Catalysis and substrate selection by histone/protein lysine acetyltransferases

Abstract

Reversible protein acetylation is controlled by the opposing actions of protein lysine acetyltransferases and deacetylations. Recent developments on the structure and biochemical mechanisms of histone acetyltransferases (HATs) have provided new insight into catalysis and substrate selection. Diverse families of HATs appear to perform a conserved mechanism of acetyl transfer, where the lysine-containing substrate directly attacks enzyme-bound acetyl-CoA. The ability of HATs to form distinct multi-subunit complexes provides a means to regulate HAT activity by altering substrate specificity, targeting to specific loci, enhancing acetyltransferase activity, restricting access of non-target proteins, and coordinating the multiple enzyme activities of the complex. In the case of newly discovered Rtt109 HAT, association with distinct histone chaperones directs substrate selection between N-terminal lysines (H3K9, H3K23) and those (H3K56) within the histone fold domain. Moreover, the ability of some HATs to utilize longer chain acyl-CoA (i.e. propionyl-CoA) as alternative substrates suggests a potential direct link between the metabolic state of the cell and transcriptional regulation.

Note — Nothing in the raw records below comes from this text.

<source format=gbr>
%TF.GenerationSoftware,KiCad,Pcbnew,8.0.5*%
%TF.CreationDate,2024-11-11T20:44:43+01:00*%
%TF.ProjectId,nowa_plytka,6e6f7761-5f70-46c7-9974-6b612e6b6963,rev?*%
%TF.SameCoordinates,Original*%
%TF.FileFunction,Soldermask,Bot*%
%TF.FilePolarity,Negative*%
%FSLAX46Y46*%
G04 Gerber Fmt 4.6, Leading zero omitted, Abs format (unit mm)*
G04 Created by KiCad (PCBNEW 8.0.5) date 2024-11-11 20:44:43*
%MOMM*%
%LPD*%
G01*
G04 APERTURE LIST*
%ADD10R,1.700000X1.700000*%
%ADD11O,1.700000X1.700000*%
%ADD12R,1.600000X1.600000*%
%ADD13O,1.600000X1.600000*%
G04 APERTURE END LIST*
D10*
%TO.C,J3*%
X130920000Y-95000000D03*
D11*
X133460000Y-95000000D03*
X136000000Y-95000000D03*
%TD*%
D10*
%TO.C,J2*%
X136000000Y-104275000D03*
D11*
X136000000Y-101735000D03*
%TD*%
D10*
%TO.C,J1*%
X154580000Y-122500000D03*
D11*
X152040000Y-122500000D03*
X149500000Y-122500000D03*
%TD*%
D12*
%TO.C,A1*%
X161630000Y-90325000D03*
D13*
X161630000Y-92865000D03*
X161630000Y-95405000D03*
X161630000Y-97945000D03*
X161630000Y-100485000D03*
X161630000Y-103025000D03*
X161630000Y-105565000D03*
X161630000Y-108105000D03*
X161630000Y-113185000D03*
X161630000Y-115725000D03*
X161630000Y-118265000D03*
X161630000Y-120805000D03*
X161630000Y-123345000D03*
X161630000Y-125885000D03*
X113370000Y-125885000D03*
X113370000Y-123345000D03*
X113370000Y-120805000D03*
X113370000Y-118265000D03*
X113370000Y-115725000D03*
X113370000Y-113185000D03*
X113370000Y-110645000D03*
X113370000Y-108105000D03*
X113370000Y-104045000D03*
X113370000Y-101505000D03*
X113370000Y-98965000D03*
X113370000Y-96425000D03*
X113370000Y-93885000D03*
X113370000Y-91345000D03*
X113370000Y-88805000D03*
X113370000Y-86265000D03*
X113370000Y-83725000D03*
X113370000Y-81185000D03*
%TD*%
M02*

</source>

Figure 1. Representative structures of protein/histone lysine acetyltransferases from S. cerevisiae

X-ray crystal structures of Rtt109 bound to acetyl-CoA (purple, 3D35), Esa1 bound to CoA (green, 1FY7) and Gcn5 (yellow, 1YGH) [15,19,27•].

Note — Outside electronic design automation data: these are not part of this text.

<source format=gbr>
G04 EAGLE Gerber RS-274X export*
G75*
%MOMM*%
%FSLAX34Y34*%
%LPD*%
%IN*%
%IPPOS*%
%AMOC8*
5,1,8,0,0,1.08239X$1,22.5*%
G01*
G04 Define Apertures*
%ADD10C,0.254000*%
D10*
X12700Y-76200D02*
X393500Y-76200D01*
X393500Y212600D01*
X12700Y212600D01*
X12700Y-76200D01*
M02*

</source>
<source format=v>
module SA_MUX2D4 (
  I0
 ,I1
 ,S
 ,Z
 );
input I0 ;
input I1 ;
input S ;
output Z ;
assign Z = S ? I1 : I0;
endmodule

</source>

Figure 2. Propose kinetic and catalytic mechanism of acetyl transfer

Proposed sequential mechanism of acetylation for histone/protein acetyltransferases. After binding acetyl-CoA and peptide substrate to form a ternary complex, an active site glutamate (e.g. Glu338 from Esa1) deprotonates the ɛ-amine of substrate lysine. Lysine attacks the carbonyl carbon of the acetyl moiety of acetyl-CoA forming a tetrahedral intermediate, which then collapses to form CoA and acetylated product. The recent p300 structure did not reveal a putative base, although a backbone amide may assist in removing a proton from the ɛ-amine [26•].

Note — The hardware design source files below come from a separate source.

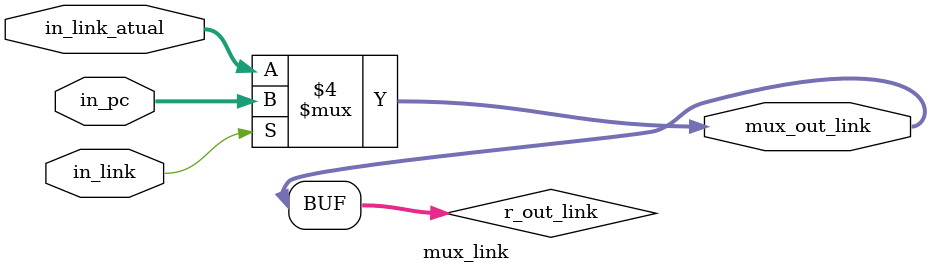
<source format=v>
module mux_link (in_link, in_pc, in_link_atual, mux_out_link);
	input wire 	in_link;
	input wire [31:0] in_pc, in_link_atual;
	
	reg [31:0] r_out_link;
		
	output wire [31:0] mux_out_link;
	
	always @ (*) begin
		if (in_link == 1) begin
			r_out_link = in_pc;
		end
		else begin
			r_out_link = in_link_atual;
		end
	end
	
	assign mux_out_link = r_out_link;


endmodule 
</source>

Figure 3. Conceptual model for the interaction of histone acetyltransferase Rtt109 with histone chaperone Vps75

The structures of Vps75 and Rtt109 have been solved separately. The basic patches of Vps75 (shown in light blue) were manually aligned with the acidic patches of Rtt109 (shown in red) in MacPyMOL (DeLano Scientific LLC, San Francisco) [27•,29].